Thanks for your comments. You're always there for me and other writers.
hugs,
Val

Valerie Brooks said... [Reply to comment]

That made me laugh! Yes, I think this could be the start of many people's bios. Glad it brought up that memory. Writing brings up so many memories that might have stayed buried.
Thanks for commenting, Irene! I sure appreciate it.
hugs,
Val

Tonya Rice said... [Reply to comment]

Hi Val! That was so sweet of you and thank you for sharing. After I'd sent my email, I realized I didn't send my intended comment:

As usual, you struck a chord in me and moved me to tears. As an only child, it was fairly easy to retreat to my writing corner and I kept it up in college. Years later as a wife and mom, I struggle to find those moments - without lurking thoughts about what I "should" be doing... around the house, in the kitchen, on the job, etc.
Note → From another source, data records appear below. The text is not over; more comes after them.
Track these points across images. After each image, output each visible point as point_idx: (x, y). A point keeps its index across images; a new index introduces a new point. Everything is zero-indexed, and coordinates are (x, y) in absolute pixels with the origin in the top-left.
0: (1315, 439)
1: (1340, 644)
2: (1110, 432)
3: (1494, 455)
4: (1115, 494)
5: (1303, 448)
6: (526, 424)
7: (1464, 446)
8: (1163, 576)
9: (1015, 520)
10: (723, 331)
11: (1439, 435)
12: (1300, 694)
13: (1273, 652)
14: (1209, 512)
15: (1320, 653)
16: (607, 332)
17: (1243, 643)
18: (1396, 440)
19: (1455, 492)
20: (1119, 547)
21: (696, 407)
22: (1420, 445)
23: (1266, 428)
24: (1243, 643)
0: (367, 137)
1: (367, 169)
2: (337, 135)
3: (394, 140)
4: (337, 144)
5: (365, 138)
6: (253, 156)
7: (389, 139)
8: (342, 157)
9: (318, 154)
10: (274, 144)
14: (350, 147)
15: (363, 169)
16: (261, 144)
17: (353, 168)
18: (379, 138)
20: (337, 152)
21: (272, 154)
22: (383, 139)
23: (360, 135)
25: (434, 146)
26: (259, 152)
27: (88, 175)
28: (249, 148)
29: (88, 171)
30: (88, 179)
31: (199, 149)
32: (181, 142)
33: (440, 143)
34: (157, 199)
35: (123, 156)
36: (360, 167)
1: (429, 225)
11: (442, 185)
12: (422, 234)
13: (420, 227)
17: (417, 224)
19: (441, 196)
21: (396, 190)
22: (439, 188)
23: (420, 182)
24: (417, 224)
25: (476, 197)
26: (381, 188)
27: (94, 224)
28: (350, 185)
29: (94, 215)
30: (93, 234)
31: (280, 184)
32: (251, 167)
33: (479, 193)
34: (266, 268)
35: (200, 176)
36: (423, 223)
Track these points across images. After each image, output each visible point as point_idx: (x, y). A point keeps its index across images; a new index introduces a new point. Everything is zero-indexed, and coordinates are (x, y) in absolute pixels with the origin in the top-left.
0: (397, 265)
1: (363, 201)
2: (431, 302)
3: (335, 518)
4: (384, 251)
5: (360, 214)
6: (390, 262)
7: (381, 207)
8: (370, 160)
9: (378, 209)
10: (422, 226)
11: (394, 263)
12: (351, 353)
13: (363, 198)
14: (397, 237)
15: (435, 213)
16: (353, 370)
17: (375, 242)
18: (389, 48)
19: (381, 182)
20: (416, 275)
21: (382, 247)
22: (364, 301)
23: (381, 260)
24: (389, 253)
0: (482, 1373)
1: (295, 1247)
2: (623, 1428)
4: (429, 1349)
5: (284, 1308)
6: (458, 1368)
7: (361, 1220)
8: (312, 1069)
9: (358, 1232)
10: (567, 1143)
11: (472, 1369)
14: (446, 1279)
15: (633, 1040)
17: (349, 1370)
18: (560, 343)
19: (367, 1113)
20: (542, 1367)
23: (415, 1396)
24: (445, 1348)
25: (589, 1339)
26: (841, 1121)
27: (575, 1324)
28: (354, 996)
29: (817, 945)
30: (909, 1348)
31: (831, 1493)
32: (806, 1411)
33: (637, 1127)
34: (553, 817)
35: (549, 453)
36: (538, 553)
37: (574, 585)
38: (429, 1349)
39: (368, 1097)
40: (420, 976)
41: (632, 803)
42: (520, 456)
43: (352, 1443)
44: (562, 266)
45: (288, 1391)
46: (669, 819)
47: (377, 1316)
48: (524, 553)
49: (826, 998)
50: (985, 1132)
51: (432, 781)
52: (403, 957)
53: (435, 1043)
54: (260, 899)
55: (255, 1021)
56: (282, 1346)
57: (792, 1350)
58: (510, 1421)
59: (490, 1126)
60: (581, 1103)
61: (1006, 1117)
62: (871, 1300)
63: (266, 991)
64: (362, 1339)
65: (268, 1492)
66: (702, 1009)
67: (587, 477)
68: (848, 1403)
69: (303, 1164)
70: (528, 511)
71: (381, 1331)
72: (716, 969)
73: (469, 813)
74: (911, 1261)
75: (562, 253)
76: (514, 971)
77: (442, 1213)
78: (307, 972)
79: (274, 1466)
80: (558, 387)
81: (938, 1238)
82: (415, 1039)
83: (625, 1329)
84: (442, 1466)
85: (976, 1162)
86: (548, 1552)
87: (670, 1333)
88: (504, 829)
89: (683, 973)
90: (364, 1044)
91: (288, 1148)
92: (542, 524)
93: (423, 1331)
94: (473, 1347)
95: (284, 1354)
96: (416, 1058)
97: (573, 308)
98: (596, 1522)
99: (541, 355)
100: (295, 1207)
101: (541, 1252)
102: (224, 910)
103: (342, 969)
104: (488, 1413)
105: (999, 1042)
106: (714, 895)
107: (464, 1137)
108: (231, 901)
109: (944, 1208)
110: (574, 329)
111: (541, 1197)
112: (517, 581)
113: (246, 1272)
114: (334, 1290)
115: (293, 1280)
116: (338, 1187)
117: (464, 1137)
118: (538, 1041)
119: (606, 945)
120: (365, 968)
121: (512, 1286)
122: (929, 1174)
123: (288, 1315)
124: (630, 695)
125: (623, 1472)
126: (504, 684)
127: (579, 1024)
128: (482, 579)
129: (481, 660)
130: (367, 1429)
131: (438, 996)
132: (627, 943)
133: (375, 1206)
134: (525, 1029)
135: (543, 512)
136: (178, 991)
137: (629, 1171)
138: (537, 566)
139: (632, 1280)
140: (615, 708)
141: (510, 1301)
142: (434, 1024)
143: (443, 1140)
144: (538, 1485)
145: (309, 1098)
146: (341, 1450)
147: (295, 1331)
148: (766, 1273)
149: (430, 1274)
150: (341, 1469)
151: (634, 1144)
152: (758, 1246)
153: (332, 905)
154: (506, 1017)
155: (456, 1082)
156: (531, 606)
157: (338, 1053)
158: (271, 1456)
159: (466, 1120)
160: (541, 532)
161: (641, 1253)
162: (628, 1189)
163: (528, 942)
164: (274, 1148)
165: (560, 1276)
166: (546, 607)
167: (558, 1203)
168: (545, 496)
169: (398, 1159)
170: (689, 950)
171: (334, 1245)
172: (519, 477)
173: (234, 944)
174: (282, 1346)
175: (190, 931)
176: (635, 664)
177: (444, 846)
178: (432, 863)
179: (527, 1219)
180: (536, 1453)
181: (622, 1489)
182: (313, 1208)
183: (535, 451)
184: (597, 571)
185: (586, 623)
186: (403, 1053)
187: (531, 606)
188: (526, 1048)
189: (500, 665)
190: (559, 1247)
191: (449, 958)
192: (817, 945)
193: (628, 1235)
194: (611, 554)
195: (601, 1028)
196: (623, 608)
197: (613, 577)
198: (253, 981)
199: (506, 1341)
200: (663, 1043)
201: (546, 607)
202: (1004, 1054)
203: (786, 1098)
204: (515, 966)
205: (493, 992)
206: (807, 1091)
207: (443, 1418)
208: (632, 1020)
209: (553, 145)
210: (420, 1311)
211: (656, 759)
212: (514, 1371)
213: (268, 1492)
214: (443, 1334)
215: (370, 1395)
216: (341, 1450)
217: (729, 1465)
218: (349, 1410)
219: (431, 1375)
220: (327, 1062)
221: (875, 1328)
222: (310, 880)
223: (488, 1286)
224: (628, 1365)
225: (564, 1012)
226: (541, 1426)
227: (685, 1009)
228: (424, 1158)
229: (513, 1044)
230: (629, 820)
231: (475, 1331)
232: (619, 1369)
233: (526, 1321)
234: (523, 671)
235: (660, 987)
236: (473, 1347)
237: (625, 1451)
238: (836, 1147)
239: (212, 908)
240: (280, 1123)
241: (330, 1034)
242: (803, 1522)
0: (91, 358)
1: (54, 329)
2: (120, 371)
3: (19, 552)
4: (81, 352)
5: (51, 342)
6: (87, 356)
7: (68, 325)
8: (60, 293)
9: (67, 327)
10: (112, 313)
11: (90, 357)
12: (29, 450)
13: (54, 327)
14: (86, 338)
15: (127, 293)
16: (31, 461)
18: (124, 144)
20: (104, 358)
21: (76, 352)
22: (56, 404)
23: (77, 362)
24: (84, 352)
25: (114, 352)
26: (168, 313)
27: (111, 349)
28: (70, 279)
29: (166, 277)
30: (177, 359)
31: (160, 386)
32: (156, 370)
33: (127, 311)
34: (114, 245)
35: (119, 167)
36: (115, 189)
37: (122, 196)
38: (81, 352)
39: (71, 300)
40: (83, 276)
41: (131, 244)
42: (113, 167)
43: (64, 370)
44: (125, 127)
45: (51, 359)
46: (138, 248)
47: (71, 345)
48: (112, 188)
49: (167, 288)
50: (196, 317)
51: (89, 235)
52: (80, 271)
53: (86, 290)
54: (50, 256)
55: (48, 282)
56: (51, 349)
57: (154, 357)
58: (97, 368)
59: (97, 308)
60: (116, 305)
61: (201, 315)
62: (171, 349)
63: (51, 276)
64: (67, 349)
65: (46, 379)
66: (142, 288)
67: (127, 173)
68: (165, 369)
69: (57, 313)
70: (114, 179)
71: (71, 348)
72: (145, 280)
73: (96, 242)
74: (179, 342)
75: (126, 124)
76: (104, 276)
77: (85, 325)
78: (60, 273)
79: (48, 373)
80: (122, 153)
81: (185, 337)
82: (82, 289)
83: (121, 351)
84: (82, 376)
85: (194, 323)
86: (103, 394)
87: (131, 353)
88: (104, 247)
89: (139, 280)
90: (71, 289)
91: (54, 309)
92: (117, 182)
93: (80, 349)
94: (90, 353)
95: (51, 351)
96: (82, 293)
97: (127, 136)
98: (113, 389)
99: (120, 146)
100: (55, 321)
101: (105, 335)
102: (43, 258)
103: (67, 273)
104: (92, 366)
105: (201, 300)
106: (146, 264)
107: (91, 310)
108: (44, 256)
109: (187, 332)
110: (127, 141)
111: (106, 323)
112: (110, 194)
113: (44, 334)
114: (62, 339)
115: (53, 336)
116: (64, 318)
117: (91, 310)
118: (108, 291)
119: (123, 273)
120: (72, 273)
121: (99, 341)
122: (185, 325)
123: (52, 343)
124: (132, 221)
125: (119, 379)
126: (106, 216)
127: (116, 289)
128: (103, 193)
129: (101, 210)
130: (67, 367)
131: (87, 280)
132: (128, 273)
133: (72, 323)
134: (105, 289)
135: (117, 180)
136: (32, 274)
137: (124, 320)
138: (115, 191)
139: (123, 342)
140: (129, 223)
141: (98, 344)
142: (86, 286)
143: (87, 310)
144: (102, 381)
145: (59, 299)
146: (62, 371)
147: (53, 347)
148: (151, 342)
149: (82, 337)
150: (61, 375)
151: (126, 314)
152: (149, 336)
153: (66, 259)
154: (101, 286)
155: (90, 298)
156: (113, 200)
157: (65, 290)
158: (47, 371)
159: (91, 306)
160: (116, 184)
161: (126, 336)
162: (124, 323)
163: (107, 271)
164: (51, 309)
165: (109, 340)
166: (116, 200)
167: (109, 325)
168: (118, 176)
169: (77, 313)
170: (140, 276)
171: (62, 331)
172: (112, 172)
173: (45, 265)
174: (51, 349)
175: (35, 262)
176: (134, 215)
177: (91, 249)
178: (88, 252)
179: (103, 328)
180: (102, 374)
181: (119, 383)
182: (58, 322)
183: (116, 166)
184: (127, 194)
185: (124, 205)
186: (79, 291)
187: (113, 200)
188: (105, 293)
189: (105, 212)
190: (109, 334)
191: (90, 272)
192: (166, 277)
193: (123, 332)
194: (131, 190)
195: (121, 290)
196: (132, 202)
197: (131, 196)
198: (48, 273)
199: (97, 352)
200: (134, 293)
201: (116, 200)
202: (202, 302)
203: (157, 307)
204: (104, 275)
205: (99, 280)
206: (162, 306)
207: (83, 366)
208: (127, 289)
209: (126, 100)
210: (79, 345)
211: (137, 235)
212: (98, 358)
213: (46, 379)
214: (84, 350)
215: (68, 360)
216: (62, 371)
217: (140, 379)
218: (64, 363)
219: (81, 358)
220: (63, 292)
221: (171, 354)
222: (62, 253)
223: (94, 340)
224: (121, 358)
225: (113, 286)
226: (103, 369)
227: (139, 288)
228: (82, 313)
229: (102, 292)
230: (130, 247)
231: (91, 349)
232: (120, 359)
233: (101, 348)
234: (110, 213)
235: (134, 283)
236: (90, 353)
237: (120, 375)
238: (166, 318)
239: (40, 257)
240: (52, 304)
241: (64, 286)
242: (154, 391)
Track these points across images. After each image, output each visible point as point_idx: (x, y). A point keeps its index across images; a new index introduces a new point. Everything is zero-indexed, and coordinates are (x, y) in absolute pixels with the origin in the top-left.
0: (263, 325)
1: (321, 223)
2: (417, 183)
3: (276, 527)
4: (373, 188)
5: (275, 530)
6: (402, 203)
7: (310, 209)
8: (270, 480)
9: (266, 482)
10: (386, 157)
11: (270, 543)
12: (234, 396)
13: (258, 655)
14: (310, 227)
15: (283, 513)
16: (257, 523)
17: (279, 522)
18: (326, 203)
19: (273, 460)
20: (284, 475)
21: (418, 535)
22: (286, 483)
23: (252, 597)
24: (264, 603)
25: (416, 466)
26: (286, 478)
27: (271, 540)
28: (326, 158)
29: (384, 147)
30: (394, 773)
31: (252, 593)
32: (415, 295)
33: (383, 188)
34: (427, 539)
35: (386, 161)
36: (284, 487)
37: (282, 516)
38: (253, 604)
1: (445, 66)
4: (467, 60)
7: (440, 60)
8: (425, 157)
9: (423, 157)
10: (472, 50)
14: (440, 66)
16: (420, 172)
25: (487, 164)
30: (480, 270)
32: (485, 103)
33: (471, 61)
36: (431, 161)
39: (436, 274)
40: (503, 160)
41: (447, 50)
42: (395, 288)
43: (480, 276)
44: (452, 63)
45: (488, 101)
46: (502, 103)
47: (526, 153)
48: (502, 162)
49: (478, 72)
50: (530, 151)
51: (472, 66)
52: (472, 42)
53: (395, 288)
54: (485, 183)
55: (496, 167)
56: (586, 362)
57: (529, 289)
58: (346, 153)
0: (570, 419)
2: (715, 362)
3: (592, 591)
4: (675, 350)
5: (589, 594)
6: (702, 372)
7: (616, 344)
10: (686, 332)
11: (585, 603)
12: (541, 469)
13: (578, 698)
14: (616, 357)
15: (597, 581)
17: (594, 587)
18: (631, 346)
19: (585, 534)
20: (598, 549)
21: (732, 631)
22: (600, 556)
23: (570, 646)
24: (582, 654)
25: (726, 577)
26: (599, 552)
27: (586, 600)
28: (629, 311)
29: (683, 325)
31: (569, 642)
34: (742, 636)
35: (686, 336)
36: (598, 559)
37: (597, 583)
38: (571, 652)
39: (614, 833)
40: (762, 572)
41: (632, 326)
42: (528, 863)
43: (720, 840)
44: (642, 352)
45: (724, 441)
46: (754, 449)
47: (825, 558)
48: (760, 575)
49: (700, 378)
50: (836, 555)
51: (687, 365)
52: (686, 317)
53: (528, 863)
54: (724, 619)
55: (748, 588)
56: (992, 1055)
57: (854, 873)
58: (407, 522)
After some fights for my "me" time to write, I'm halfway through the second rewrite of my novel.The family's eventual support has freed my mind, and I'm grateful, yet with others so close to me in my life, I still find myself wondering if I'm going to be interrupted even when I know I wont!

Thanks Val for reminding me that I'm not alone, that it's okay and that all will be just fine.

Hugs!!!

~Tonya

Anne Schroeder Author said... [Reply to comment]

Valerie, writing and blogging don't have to be exclusive. Come back to us! You're a wonderful writer. I hope you are following your muse.